In 2007, when the Special Law Commission last review the Constitution, the issue of the vice-president emerged but mainly on the term limit and whether the President should have powers to appoint a vice-president or the presidential candidate who came second should be made vice-president.
The commission observed that Section 80 (3) of the Constitution requires every presidential candidate to declare his or her First Vice-President at the time of his or her nomination.
It was the commission’s view that this provision underscores the fact that the election and prior nomination of a presidential candidate is part of a political process as distinct from a legal issue and should therefore not be the subject of law reform.
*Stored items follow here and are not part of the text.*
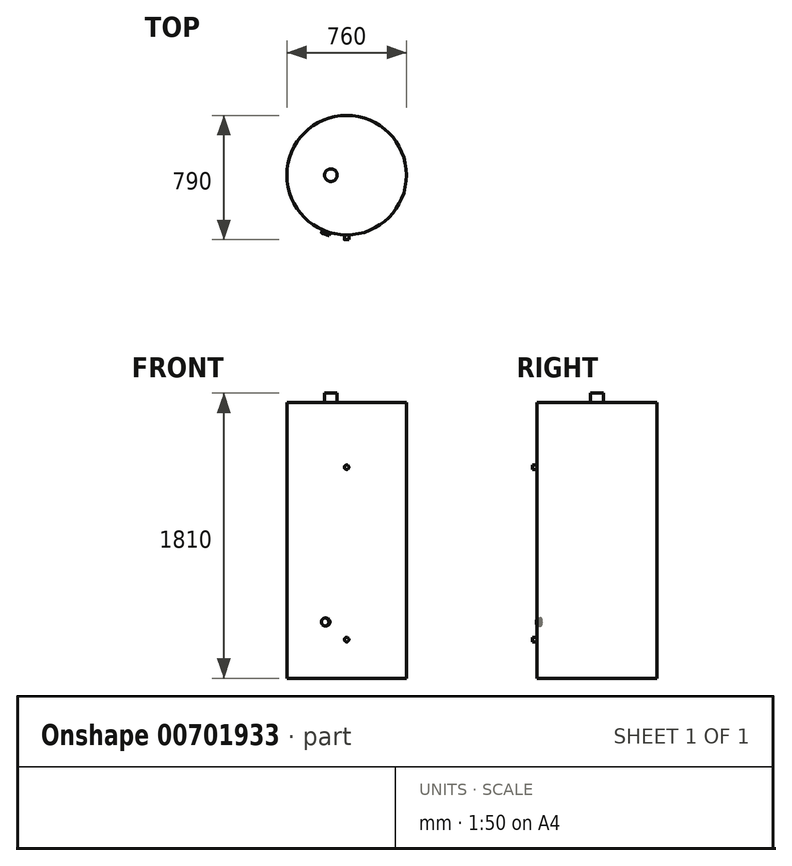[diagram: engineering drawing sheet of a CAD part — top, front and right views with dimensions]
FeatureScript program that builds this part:
annotation { "Feature Type Name" : "Feature", "Feature Type Description" : "" }
export const myFeature = defineFeature(function(context is Context, id is Id, definition is map)
    precondition{}
    {
        {
            var Q0;
            Q0=qCreatedBy(makeId("Top.planeOp"),FACE);
            var sketch = newSketch(context, id + "F0", { "sketchPlane" : qUnion([Q0])});
            skCircle(sketch, "E0", {"center": v(0, 0) * mm, "radius": 380 * mm});
            skSolve(sketch);
        }
        {
            var Q0;
            Q0=makeQuery(id+"F0.imprint","IMPRINT",FACE,{"disambiguationData":[TD([[makeQuery(id+"F0.imprint","IMPRINT",EDGE,{"derivedFrom":sQuery(id+"F0.wireOp",EDGE,"E0")}),1.0]])]});
            extrude(context, id + "F1", {"entities" : qUnion([Q0]), "depth" : 1750 * mm, "offsetDistance" : 25 * mm});
        }
        {
            var Q0;
            Q0=qCreatedBy(makeId("Front.planeOp"),FACE);
            var sketch = newSketch(context, id + "F2", { "sketchPlane" : qUnion([Q0])});
            skCircle(sketch, "E1", {"center": v(0, 245) * mm, "radius": 14 * mm});
            skCircle(sketch, "E2", {"center": v(0, 1340) * mm, "radius": 14 * mm});
            skSolve(sketch);
        }
        {
            var Q0;
            Q0 = qSketchRegion(id + "F2", true);
            extrude(context, id + "F3", {"entities" : qUnion([Q0]), "operationType" : NewBodyOperationType.ADD, "depth" : 410 * mm, "offsetDistance" : 25 * mm});
        }
        {
            var Q0;
            Q0=makeQuery(id+"F1.opExtrude","CAP_FACE",FACE,{"disambiguationData":[OSD([sQuery(id+"F0.wireOp",EDGE,"E0")])],"isStart":false});
            var sketch = newSketch(context, id + "F4", { "sketchPlane" : qUnion([Q0])});
            skCircle(sketch, "E3", {"center": v(-100, 0) * mm, "radius": 40 * mm});
            skSolve(sketch);
        }
        {
            var Q0;
            Q0=makeQuery(id+"F4.imprint","IMPRINT",FACE,{"disambiguationData":[TD([[makeQuery(id+"F4.imprint","IMPRINT",EDGE,{"derivedFrom":sQuery(id+"F4.wireOp",EDGE,"E3")}),1.0]])]});
            extrude(context, id + "F5", {"entities" : qUnion([Q0]), "operationType" : NewBodyOperationType.ADD, "depth" : 60 * mm, "offsetDistance" : 25 * mm});
        }
        {
            var Q0;
            Q0=qCreatedBy(makeId("Front.planeOp"),FACE);
            var sketch = newSketch(context, id + "F6", { "sketchPlane" : qUnion([Q0])});
            skLineSegment(sketch, "E4", {"start": v(0, 0) * mm, "end": v(0, 2496.38) * mm});
            skSolve(sketch);
        }
        {
            var Q0;
            Q0=qCreatedBy(makeId("Front.planeOp"),FACE);
            var Q1;
            Q1=sQuery(id+"F6.wireOp",EDGE,"E4");
            cPlane(context, id + "F7", {"entities" : qUnion([Q0, Q1]), "cplaneType" : CPlaneType.LINE_ANGLE, "offset" : 25 * mm, "angle" : 20 * degree, "oppositeDirection" : true, "width" : 150 * mm, "height" : 150 * mm});
        }
        {
            var Q0;
            Q0=qCreatedBy(id+"F7.planeOp",FACE);
            var sketch = newSketch(context, id + "F8", { "sketchPlane" : qUnion([Q0])});
            skCircle(sketch, "E5", {"center": v(0, 357) * mm, "radius": 25 * mm});
            skSolve(sketch);
        }
        {
            var Q0;
            Q0 = qSketchRegion(id + "F8", true);
            extrude(context, id + "F9", {"entities" : qUnion([Q0]), "operationType" : NewBodyOperationType.ADD, "oppositeDirection" : true, "depth" : 400 * mm, "offsetDistance" : 25 * mm});
        }
    });
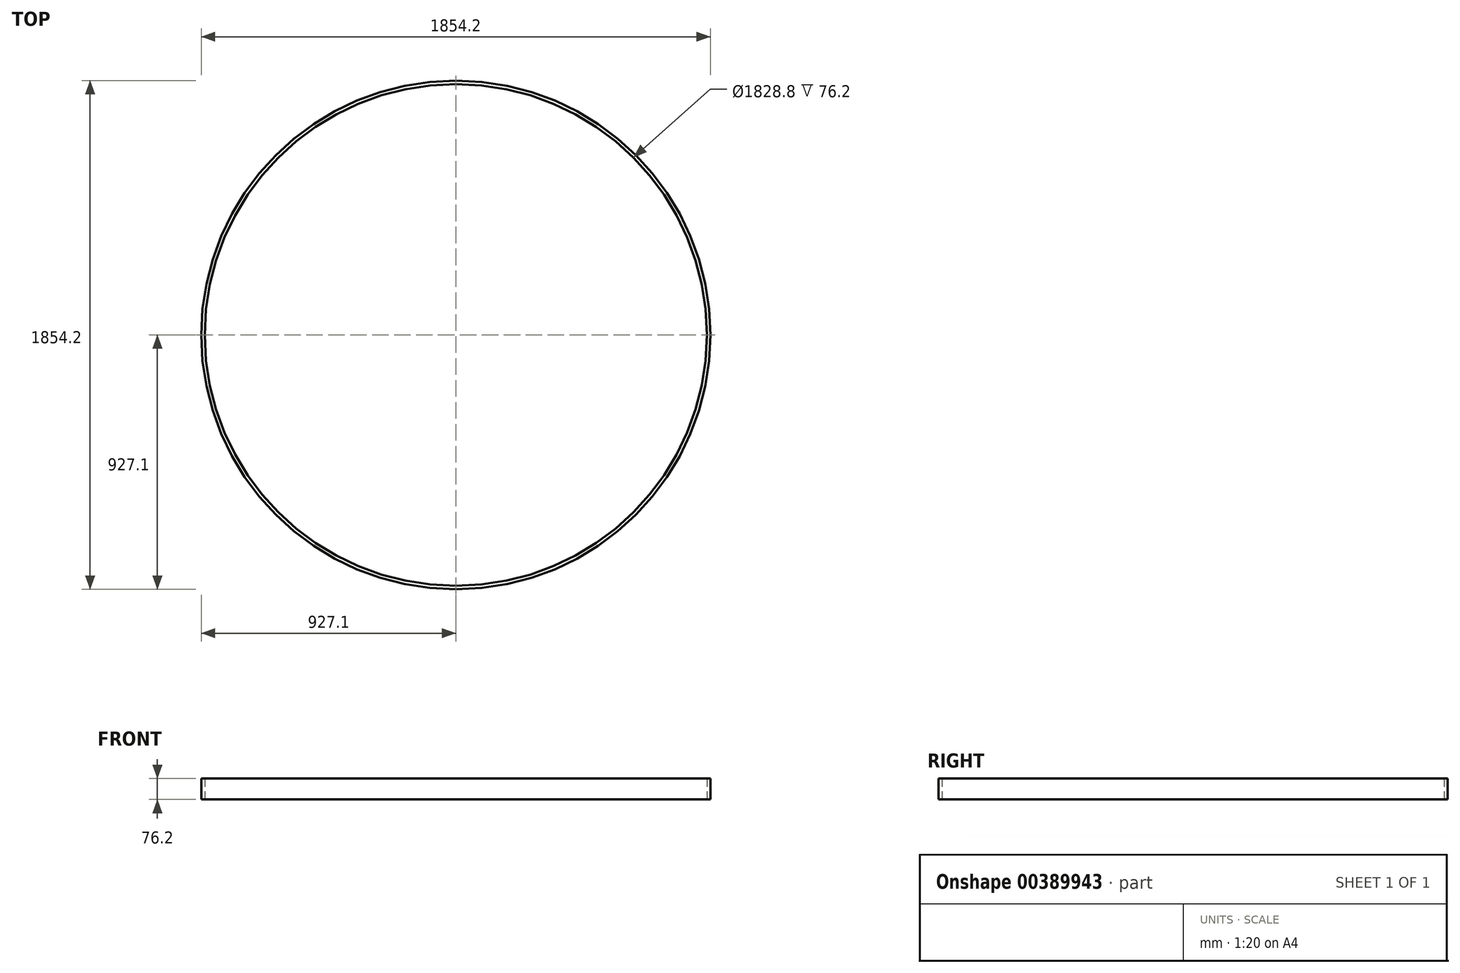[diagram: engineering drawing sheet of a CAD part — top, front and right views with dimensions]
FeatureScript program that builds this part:
annotation { "Feature Type Name" : "Feature", "Feature Type Description" : "" }
export const myFeature = defineFeature(function(context is Context, id is Id, definition is map)
    precondition{}
    {
        {
            var Q0;
            Q0=qCreatedBy(makeId("Top.planeOp"),FACE);
            var sketch = newSketch(context, id + "F0", { "sketchPlane" : qUnion([Q0])});
            skCircle(sketch, "E0", {"center": v(0, 0) * mm, "radius": 914.4 * mm});
            skCircle(sketch, "E1", {"center": v(0, 0) * mm, "radius": 927.1 * mm});
            skSolve(sketch);
        }
        {
            var Q0;
            Q0 = qSketchRegion(id + "F0", true);
            extrude(context, id + "F1", {"entities" : qUnion([Q0]), "depth" : 76.2 * mm});
        }
    });
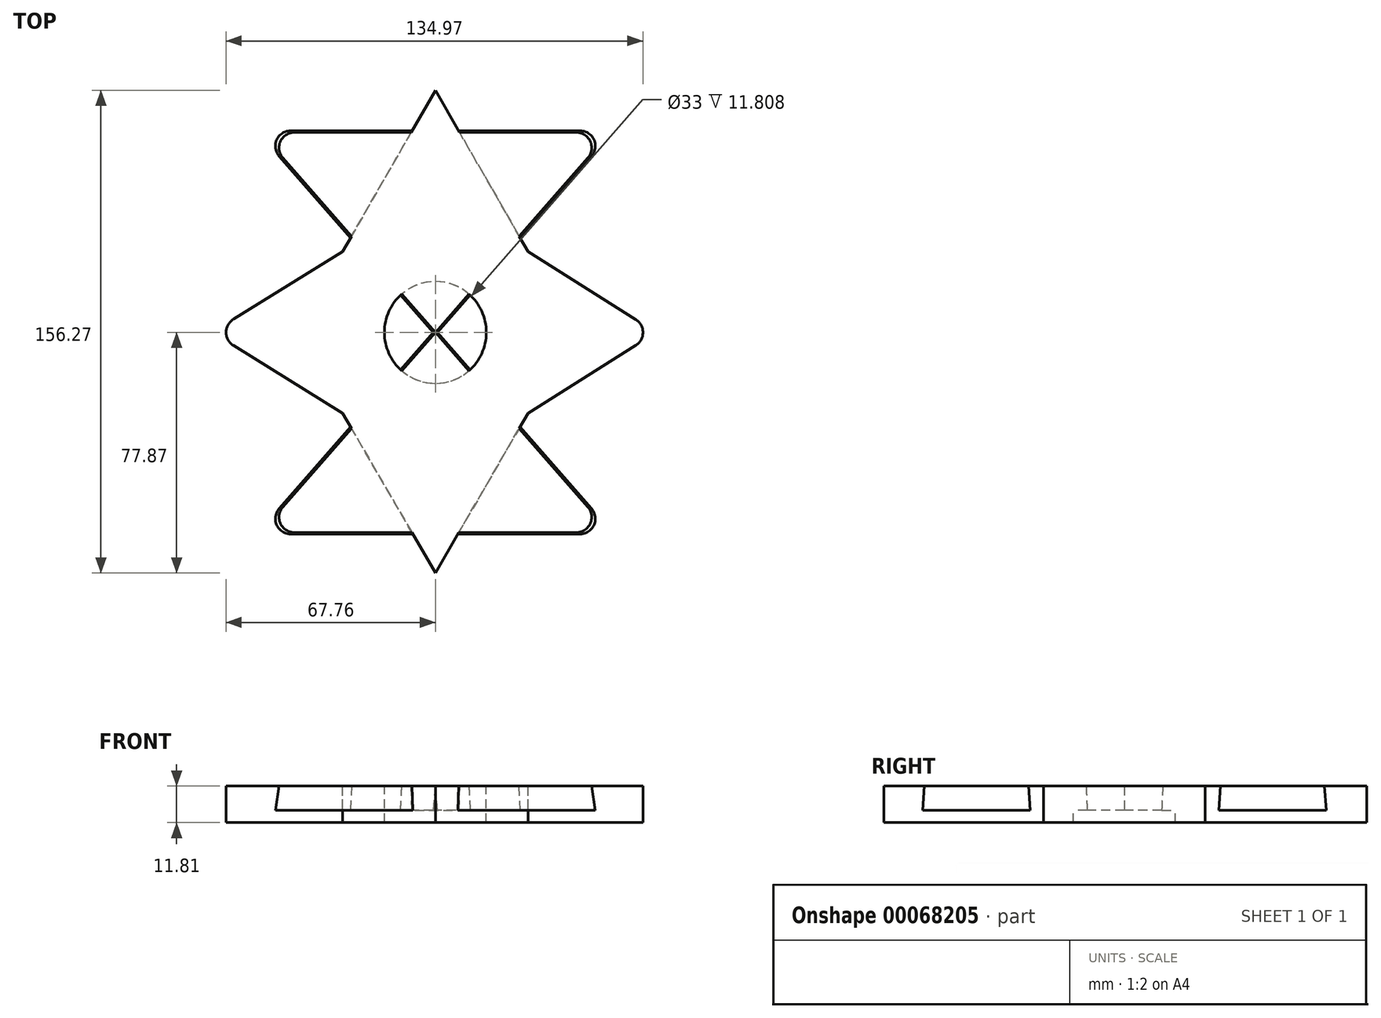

According to Hussein, the understanding at the time was that it wouldn’t be necessary to define the roles of VP as the President as the President would easily delegate.
“Our government combines the Britih and USA system, and on the presidency, we lean very much to the scheme of US where the president is like chief executive officer who decides what to give and to withdraw, but for Malawi the Constitution now has to provide for the key roles for both the first and second vice-president.